Wir besprechen Artikel hinsichtlich all dieser Aspekte in unserem morgendlichen Meeting. Zum Beispiel zeigen wir die Traffic-Unterschiede zwischen einer schwachen und einer starken Überschrift für einen spezifischen Artikel. Und wir geben den Teammitgliedern Hinweise, wie sie die sozialen Medien nutzen können, um ihre Artikel zu entwickeln und ihre Inhalte zu verbreiten.

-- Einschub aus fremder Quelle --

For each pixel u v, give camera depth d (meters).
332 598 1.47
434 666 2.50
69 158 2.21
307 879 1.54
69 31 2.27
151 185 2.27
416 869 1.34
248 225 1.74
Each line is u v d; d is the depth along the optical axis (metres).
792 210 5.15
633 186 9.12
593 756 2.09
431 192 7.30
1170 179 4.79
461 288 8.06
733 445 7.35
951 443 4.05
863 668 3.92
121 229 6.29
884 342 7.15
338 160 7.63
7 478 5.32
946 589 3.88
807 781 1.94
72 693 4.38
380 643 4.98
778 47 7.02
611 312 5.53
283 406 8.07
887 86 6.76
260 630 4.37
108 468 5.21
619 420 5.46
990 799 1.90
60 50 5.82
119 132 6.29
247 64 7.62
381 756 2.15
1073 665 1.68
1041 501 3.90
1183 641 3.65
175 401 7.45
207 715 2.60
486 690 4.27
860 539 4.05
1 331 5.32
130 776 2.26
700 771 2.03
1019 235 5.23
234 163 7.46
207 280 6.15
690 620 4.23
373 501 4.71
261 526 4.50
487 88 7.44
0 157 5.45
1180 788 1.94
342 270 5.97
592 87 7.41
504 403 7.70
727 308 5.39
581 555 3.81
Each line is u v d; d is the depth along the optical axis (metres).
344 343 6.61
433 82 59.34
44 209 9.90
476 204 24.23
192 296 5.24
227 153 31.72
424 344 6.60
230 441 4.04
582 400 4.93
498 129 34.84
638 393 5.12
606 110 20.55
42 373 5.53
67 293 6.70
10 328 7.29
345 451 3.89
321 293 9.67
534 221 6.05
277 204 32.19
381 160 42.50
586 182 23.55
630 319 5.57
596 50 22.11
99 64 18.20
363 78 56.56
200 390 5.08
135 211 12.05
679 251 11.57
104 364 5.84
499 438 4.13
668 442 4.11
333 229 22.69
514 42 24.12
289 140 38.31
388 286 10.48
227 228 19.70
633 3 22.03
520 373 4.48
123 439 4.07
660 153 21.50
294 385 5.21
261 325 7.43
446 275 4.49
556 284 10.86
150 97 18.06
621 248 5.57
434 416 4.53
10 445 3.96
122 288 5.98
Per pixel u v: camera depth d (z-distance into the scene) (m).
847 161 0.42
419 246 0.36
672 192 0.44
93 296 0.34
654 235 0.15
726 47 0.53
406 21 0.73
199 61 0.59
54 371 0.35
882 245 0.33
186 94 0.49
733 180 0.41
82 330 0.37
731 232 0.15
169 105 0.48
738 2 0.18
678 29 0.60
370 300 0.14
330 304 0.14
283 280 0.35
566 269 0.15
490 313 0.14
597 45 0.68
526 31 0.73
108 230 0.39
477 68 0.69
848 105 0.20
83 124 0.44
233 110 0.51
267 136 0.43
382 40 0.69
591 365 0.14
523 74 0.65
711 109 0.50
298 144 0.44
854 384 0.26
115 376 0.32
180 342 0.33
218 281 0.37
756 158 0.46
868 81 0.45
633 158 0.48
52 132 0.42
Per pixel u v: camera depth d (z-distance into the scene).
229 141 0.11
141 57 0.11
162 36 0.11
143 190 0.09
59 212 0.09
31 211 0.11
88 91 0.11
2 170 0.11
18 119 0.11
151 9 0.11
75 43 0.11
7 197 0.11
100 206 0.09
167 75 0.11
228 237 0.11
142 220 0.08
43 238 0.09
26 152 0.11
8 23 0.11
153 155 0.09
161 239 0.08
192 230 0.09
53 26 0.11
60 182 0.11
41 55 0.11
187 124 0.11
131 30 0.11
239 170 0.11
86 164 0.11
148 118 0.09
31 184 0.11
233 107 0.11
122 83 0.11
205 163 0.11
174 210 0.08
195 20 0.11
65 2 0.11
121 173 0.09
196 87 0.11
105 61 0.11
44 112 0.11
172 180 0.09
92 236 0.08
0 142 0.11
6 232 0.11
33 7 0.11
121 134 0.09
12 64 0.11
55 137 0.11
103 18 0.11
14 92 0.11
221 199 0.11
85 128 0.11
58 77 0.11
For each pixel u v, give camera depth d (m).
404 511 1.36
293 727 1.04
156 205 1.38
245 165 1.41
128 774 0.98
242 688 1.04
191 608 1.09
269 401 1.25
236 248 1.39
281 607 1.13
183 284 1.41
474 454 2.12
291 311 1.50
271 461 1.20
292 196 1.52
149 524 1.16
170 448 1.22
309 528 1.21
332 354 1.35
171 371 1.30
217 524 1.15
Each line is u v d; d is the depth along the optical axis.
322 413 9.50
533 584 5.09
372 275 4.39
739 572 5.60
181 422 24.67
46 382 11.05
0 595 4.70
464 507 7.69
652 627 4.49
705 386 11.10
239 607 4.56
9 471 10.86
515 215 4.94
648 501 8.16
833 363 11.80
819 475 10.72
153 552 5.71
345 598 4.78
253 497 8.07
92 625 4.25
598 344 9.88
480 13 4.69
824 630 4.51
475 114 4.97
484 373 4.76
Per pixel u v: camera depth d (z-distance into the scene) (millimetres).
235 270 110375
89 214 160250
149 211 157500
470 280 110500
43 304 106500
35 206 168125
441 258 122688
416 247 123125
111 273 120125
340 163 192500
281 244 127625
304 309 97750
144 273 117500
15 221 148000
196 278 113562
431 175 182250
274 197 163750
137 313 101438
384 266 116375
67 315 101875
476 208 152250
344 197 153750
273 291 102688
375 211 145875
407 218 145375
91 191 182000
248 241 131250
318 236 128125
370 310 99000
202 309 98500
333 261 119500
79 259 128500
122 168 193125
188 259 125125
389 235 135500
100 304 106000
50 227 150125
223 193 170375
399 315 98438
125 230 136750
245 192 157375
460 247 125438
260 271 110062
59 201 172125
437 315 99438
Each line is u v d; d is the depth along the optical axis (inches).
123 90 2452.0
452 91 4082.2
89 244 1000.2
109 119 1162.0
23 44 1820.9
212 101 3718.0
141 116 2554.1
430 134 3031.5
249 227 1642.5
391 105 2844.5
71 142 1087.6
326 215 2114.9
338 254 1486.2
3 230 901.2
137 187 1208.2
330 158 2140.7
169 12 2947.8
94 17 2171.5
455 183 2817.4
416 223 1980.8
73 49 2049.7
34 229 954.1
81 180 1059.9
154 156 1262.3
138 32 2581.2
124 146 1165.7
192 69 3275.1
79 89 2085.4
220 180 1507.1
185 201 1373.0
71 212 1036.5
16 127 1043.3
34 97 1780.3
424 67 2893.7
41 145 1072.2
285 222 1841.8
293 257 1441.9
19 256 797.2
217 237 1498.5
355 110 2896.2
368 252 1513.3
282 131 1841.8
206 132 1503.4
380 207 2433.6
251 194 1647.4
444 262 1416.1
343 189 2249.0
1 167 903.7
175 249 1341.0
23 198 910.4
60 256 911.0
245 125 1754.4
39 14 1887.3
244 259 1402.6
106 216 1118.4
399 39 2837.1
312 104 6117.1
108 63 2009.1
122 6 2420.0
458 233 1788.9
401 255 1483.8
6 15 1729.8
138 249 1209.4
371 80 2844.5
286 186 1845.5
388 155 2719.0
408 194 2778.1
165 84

Die Themen, die in den Top Ten abgedeckt werden, sind meistens ganz unterschiedlicher Natur: „Die Stärke des Artikelwerts ist es, dass nicht nur Artikel aus der Politik oder Wirtschaft (die Schlüssel-Sektionen auf welt.de) die täglichen Reichweite-Charts stürmen„, sagt Michalsky. „Mit dem Bewertungssystem sind plötzlich Artikel aus Kultur oder Wissenschaft die Nummer Eins, selbst wenn sie auf die Reichweite bezogen nur auf dem zwölften Platz wären. Und unsere direkten Nachrichtenbeiträge erreichen sogar vergleichsweise hohe Interaktionsraten.“
Die Werte der einzelnen Autoren werden nicht getrackt, wohl aber können Autoren über das CMS die spezifischen Daten für alle ihre Artikel herausfinden. Die Welt arbeitet aktuell an der Einführung eines Echtzeitwertes, um den Mitarbeitern die Überwachung der Seite zu vereinfachen.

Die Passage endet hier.